#### [GIVEN PASSAGE]
╔══

By Phillimon Mhlanga
Zimbabwe’s major fuel retailers have raised fuel prices by at least US$0,04 a litre due to a serious shortage of anhydrous ethanol in the country and a surge in international petroleum price, the Financial Gazette reports.
Government directed petroleum players in the country to blend all petrol using a mandatory blending ratio of five percent ethanol and 95 percent unleaded petrol to stem rising costs.
But sources in the industry told this newspaper that there was acute shortage of ethanol, currently being produced by Green Fuel, due to excessive rains and shortage of sugar cane in the lowveld.
A snap survey by C&M indicated that at Zuva Petroleum retail outlets, petrol prices went up to US$1,36 per litre on Friday last week, from US$1,31 in December 2016. Also, the price of a litre of diesel has gone up; it is currently retailing at US$1,21 per litre, from US$1,19 per litre. Diesel 50 is selling at US$1,28 per litre.
Petrol prices at Total Zimbabwe outlets shot up to US$1,36 per litre, from US$1,32 per litre, while the price of diesel increased to US$1,21 per litre, from US$1,19 per litre.
Puma is also charging US$1,36 a litre for petrol and US$1,21 a litre for diesel.
The pump price of petrol at Engen is now US$1,35 per litre, while diesel is selling at US$1,22 per litre. Diesel 50 is selling at US$1,28 per litre.
These prices are still far higher than those in other countries in the region.
The increase is certainly going to have a detrimental impact on the frail economy, as prices of other commodities are expected to rise as businesses cushion themselves from high costs. This would have the effect of further derailing economic revival efforts in the country. Fuel has a huge influence in the development of the country and its price is a vital macroeconomic variable.
There is a strong correlation between fuel prices and economic strength. This means that a fuel price increase has devastating influence on Zimbabwe’s economy. It results in upward pressure on the cost of production.
As a consequence, it is likely to make life tougher for suffering consumers across the country. Business expressed dissatisfaction at the development.
“Unfortunately, the challenge is that the increase in fuel prices impacts negatively on our cost of doing business,” said Sifelani Jabangwe, the Confederation of Zimbabwe Industries vice president.
He added: “The increase pushes up prices of products, a situation that affects our competitiveness as a nation.”
Davison Norupiri, president of the Zimbabwe National Chamber of Commerce, said the business sector had been left vulnerable by the increase in fuel prices. He said it had now become more costly for business to get goods to the market and the development was now putting pressure on companies to increase product prices.

╚══

#### [PROVIDED DATA]

╔══

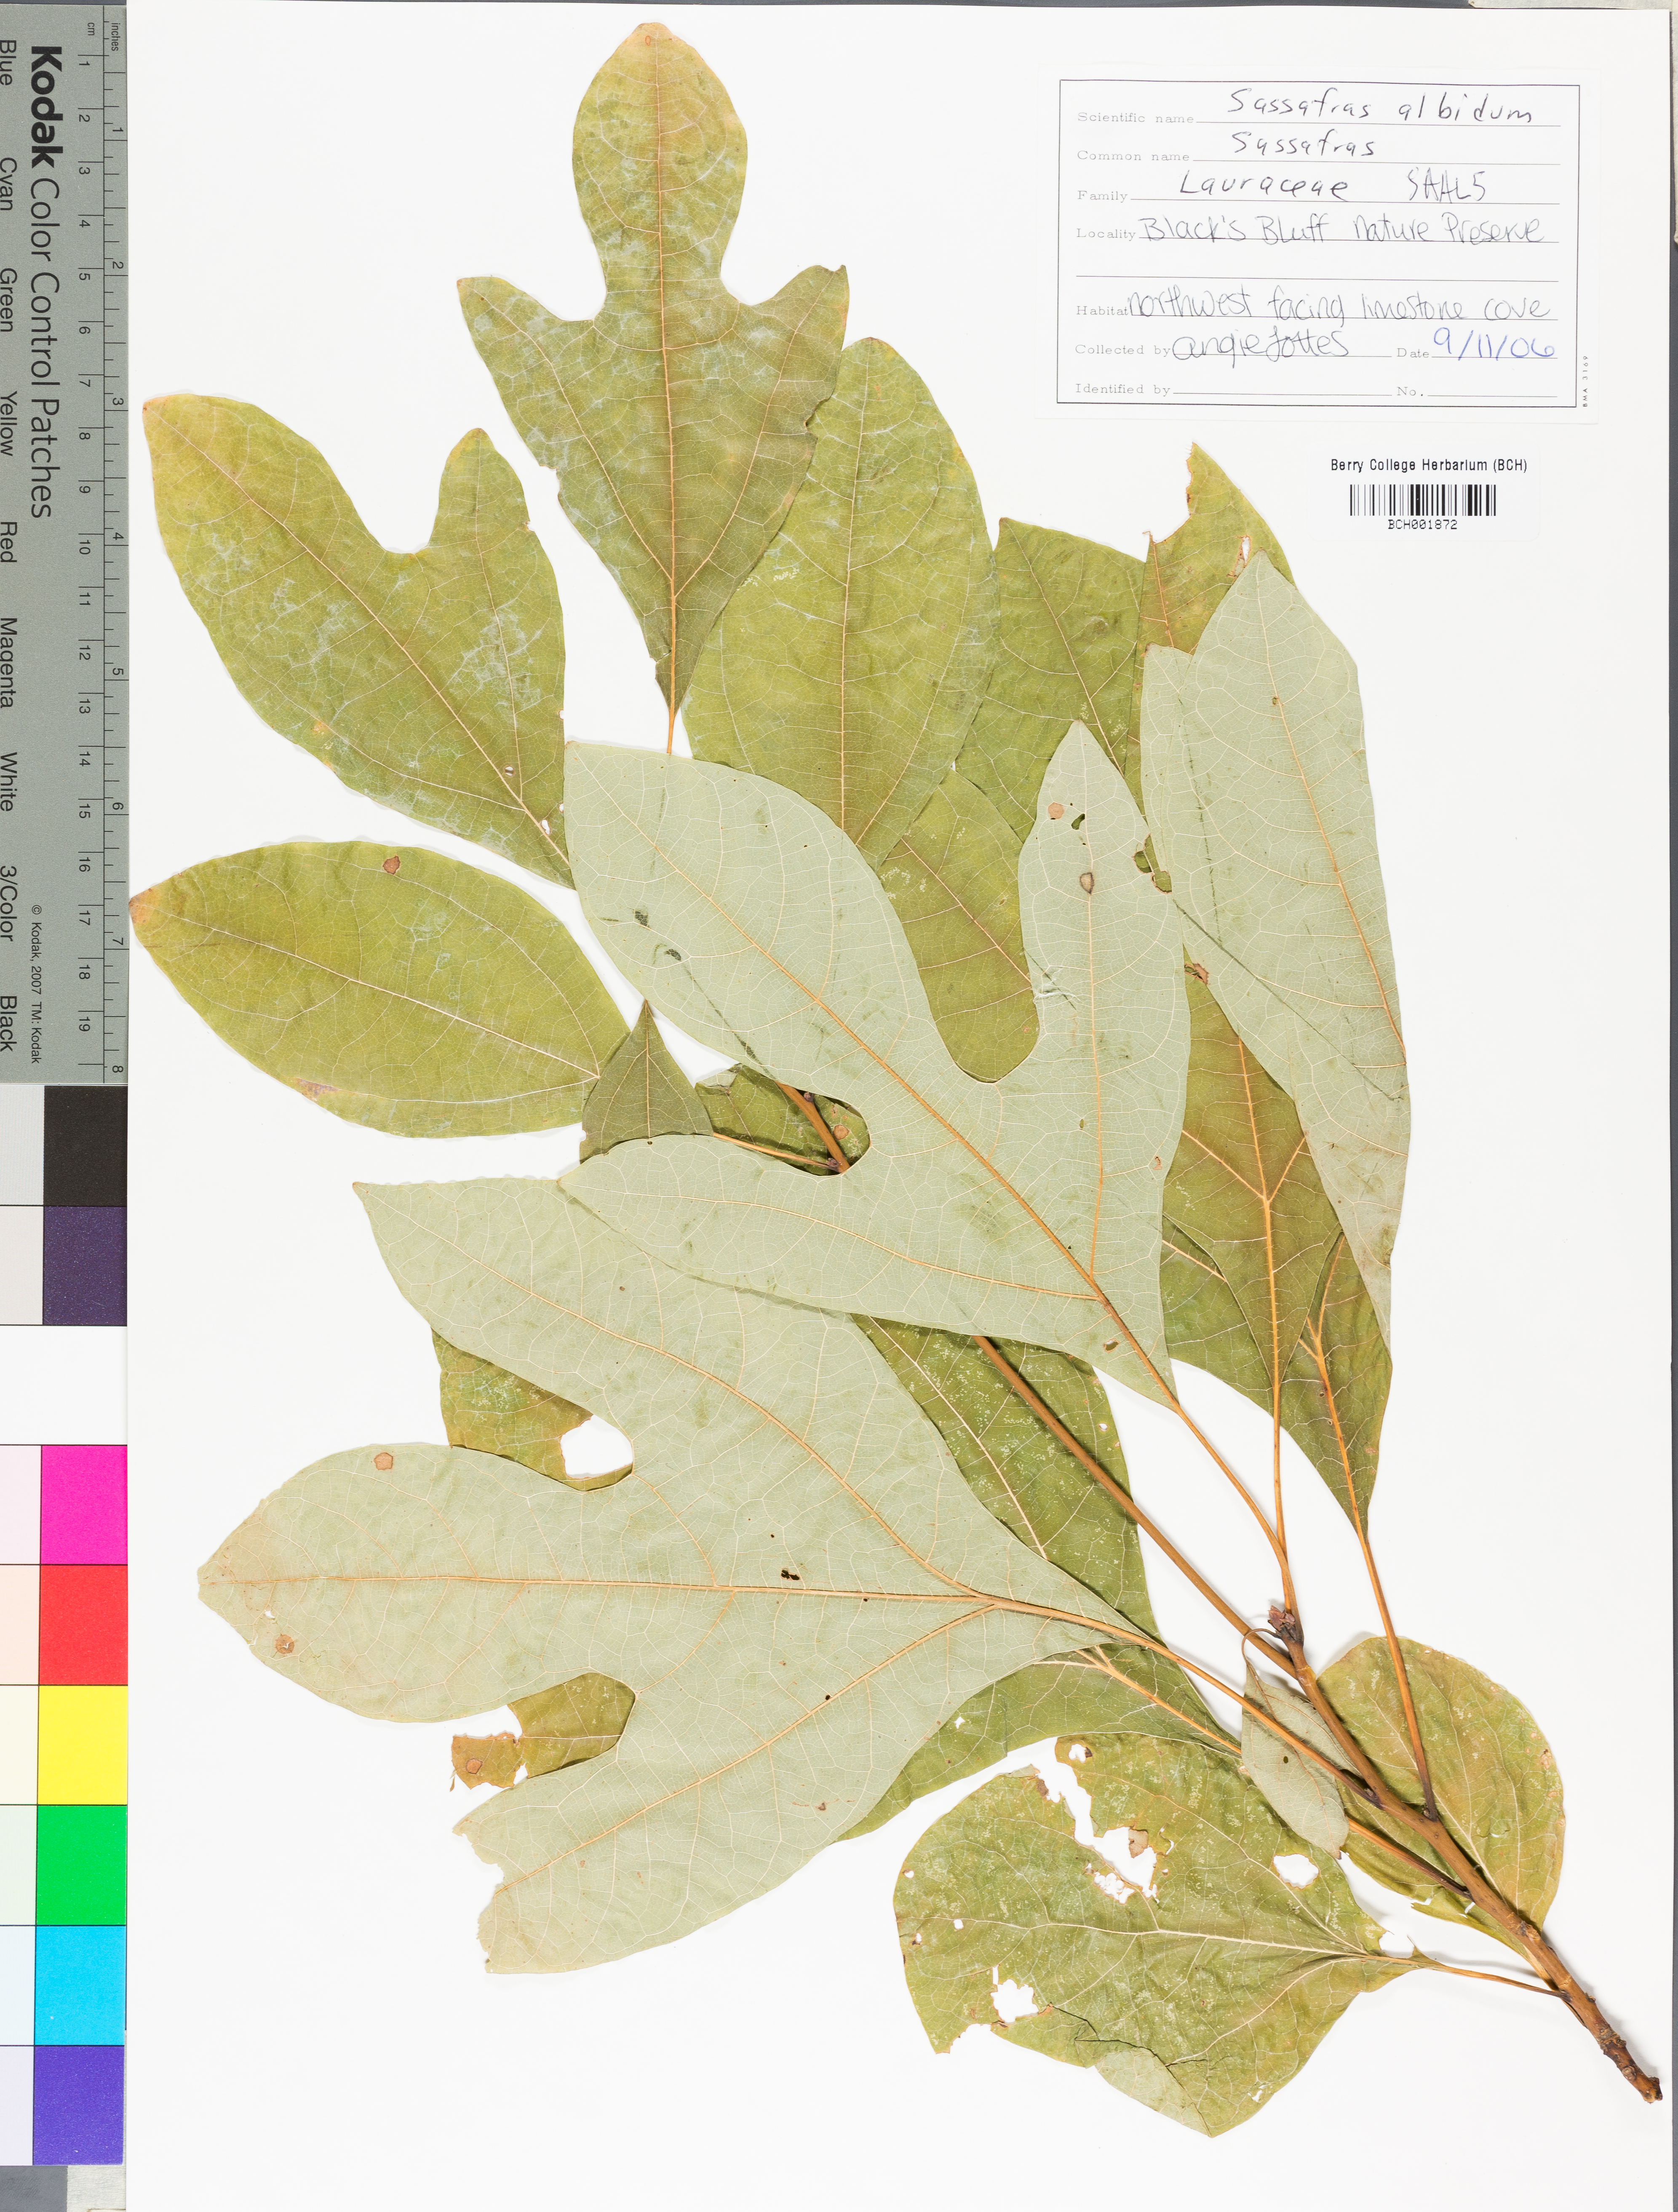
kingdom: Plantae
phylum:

╚══

#### [WHAT YOU SHOULD DO]
What does the fuel price article say between "Petrol prices at" and "vital macroeconomic variable.", inclusive? Return that span word for word.

#### [OUTPUT FOR THIS EXERCISE]
Petrol prices at Total Zimbabwe outlets shot up to US$1,36 per litre, from US$1,32 per litre, while the price of diesel increased to US$1,21 per litre, from US$1,19 per litre.
Puma is also charging US$1,36 a litre for petrol and US$1,21 a litre for diesel.
The pump price of petrol at Engen is now US$1,35 per litre, while diesel is selling at US$1,22 per litre. Diesel 50 is selling at US$1,28 per litre.
These prices are still far higher than those in other countries in the region.
The increase is certainly going to have a detrimental impact on the frail economy, as prices of other commodities are expected to rise as businesses cushion themselves from high costs. This would have the effect of further derailing economic revival efforts in the country. Fuel has a huge influence in the development of the country and its price is a vital macroeconomic variable.